‘Als God bestaat, dan heeft hij de narcistische persoonlijkheidsstoornis’

Columnist Jean-Paul Mulders struint door zijn gedachten en pent ze voor ons neer.

Op Instagram posten jonge vrouwen foto’s van hun tenen en ik wandel door de stad met mijn dochter van zeven. De zon schijnt in onze ogen en ik zeg: ‘Oppassen bij het kruispunt!’

‘Een kruispunt,’ wil zij weten, ‘is dat een plek waar iemand hangt?’

Mijn frank valt niet altijd watervlug sinds hij in bitcoins is veranderd.

Een kruispunt, daarbij denkt zij aan de spijkers waarmee Jezus aan het kruis werd genageld. Zij zegt dat de meester hun voetjes heeft gewassen tijdens de lessen godsdienst. Ik weet niet of ik dat raar vind of prachtig. ‘Wat voor iemand is hij?’, wil ik weten. Ik stel mij een figuur met een sik en een droevige kop voor. Ze zegt dat hij met een motorfiets rijdt en vertelt enthousiast een parabel.
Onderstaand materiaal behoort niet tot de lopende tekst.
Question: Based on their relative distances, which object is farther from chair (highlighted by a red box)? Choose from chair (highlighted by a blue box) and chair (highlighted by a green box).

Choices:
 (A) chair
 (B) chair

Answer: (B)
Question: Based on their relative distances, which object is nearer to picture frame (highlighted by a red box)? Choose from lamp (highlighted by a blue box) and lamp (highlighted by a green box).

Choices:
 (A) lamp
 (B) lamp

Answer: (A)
Ik hou van de manier waarop kinderen naar de wereld kijken, niet gehinderd door onze ervaring en kennis van zaken. Hoe zou dat zijn, als iedereen nog leeft en je niet elke trein ziet die zich achter een andere kan verschuilen?

Als God bestaat, dan heeft hij de narcistische persoonlijkheidsstoornis.
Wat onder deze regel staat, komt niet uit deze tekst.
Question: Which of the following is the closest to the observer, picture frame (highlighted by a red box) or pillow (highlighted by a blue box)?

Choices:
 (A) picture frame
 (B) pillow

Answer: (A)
Terwijl zij mij inlicht over het mirakel van twee vissen en vijf broden, dwalen mijn gedachten naar de oude brouwerij waar ik lang geleden liep aan de hand van mijn grootvader. Ik was tien toen ik werd ingelicht over de tumor die hij had. Daar kon ik de ernst niet van inzien. Het leek te goed op Tuborg, een biertje dat hij graag dronk. Tegenwoordig draagt gerstenat vrolijker namen. Bij mijn laatste bezoek aan de drankencentrale kwam ik De Poes tegen, Meestereske en dokter Rudi. Die heb je beter niet onder de leden.

Met zijn tuborg zou grootvader nog twee jaar leven. Hij scharrelde onmachtig in huis rond, maar bleef elke avond trouw zijn horloge opwinden. Hij keek naar het nieuws op televisie, viel overdag en zocht in de nacht naar zijn ouders. Kort voor zijn dood drukte hij de wens uit dat ik onderpastoor zou worden. Pastoor, daar kon ik nog inkomen, maar dat ‘onder’ vond ik een grove miskenning van mijn talenten. Celibatair ben ik niet geworden. Wel droom ik soms nog van een vrouw die godvruchtig en trouw is.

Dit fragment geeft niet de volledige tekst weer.